Edit the entries from the start through the line containing "Proses pendaftaran calon", changing every "クチコミ" to "口コミ" and keeping everything else as it is.
====
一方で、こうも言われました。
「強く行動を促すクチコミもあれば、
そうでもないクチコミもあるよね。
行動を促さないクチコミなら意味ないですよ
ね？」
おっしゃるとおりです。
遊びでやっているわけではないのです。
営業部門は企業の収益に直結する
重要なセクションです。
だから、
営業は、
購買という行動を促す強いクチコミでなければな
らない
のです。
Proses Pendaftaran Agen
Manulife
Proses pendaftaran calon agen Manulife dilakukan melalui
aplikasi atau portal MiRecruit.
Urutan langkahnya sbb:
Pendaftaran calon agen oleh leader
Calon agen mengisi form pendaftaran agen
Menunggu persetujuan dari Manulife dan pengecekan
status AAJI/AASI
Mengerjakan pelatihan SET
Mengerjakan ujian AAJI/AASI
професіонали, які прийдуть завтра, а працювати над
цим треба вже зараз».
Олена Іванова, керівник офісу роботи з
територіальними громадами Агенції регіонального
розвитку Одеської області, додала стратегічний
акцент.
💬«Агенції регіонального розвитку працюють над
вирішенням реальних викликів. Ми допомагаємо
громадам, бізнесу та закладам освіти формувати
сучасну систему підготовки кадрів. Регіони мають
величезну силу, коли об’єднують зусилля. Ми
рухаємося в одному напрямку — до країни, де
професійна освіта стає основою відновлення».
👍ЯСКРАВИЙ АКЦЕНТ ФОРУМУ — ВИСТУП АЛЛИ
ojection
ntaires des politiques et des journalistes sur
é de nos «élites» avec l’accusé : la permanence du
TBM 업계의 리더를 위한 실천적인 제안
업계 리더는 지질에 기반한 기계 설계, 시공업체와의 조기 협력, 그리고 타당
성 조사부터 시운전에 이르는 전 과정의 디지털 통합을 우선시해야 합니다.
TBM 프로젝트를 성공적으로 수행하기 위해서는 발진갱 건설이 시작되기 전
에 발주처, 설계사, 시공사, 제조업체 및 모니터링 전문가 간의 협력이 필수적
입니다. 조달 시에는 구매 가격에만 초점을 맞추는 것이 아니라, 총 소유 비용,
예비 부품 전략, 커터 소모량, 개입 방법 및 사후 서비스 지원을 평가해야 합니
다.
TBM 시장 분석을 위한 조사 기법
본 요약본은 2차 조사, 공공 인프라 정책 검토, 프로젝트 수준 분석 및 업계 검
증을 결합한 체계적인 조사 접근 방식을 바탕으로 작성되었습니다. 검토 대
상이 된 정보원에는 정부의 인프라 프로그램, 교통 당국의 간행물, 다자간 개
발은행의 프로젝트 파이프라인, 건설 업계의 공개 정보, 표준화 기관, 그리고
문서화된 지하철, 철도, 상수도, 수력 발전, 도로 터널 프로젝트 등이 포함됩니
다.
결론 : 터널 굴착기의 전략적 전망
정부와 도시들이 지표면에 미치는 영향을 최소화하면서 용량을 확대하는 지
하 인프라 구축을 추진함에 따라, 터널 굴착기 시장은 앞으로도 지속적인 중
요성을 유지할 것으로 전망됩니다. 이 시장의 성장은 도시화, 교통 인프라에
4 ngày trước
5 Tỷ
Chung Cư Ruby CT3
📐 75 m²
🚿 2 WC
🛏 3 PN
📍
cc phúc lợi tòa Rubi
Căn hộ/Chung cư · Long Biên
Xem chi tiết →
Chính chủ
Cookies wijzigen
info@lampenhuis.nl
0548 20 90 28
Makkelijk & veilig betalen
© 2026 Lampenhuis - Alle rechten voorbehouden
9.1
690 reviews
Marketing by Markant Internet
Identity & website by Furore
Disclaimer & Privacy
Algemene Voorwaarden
====
FINISHED EXERCISE —
一方で、こうも言われました。
「強く行動を促す口コミもあれば、
そうでもない口コミもあるよね。
行動を促さない口コミなら意味ないですよ
ね？」
おっしゃるとおりです。
遊びでやっているわけではないのです。
営業部門は企業の収益に直結する
重要なセクションです。
だから、
営業は、
購買という行動を促す強い口コミでなければな
らない
のです。
Proses Pendaftaran Agen
Manulife
Proses pendaftaran calon agen Manulife dilakukan melalui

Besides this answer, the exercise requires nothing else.